Google first responders

The Cheswick web pages are the first hits for Google for "Internet mapping", "mccollough effect", and maybe others. My question: what others?

I have written little programs to walk a collection of web pages, extract the text, and print out the word pairs. These are submitted to Google (and later, some other search engines), and the results examined for interesting stuff.

http://www.lumeta.com word pairs google hits
http://www.lumeta.com/research word pairs google hits
http://www.cheswick.com word pairs google hits

What are the word pairs for which cheswick.com (or the mirror, www.lumeta.com/research) are the first Google hits

Number one hits for word pairs found on www.cheswick.com and the mirror, research.lumeta.com/ches. The order of the unquoted word pairs changes the search results.

The above tables, when scanned by searchbots, yield thousands of links that they react to. This was actually disruptive for me: some of my normal search results ended up hitting the above data pages. For a while I removed the data from the web page. Now I have put the data back, with instructions to robots to lay off them. We will see what happens.

Open Questions

How tolerant is google of such activities?

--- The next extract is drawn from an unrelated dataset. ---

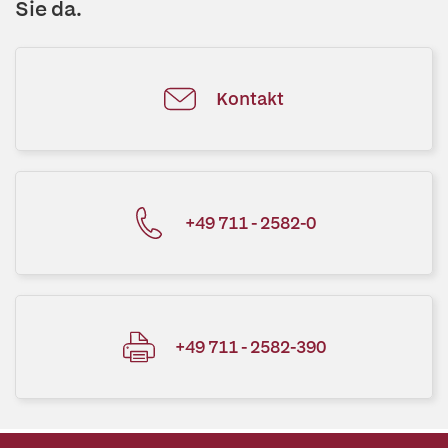
Sie da.
Kontakt
+49 711 - 2582-0
+49 711 - 2582-390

I have no idea. They seem to let me perform thousands of queries without getting mad, or slowing results, or giving bogus answers. Sometimes, the queries, which usually run at about 1 per second, stop for a minute or so. Is this google throttling, or just Internet weirdness? Google has vast capacity: they say that over a thousand computers touch each query. To minimize this processing, and simplify processing, I make the queries look like they are coming from a PDA.

Google does supply an API for making queries. They say it is limited to 1000 queries per day.

What related work is out there?

People must have made explorations like this before. What google queries would help locate such efforts?

Is this information actually useful?

Our marketing people are chewing over the data. This certainly finds misspellings. It is easy to be the first hit for a misspelled word, and I have found a couple.

What are the most commonly-reported sites that are not lumeta's?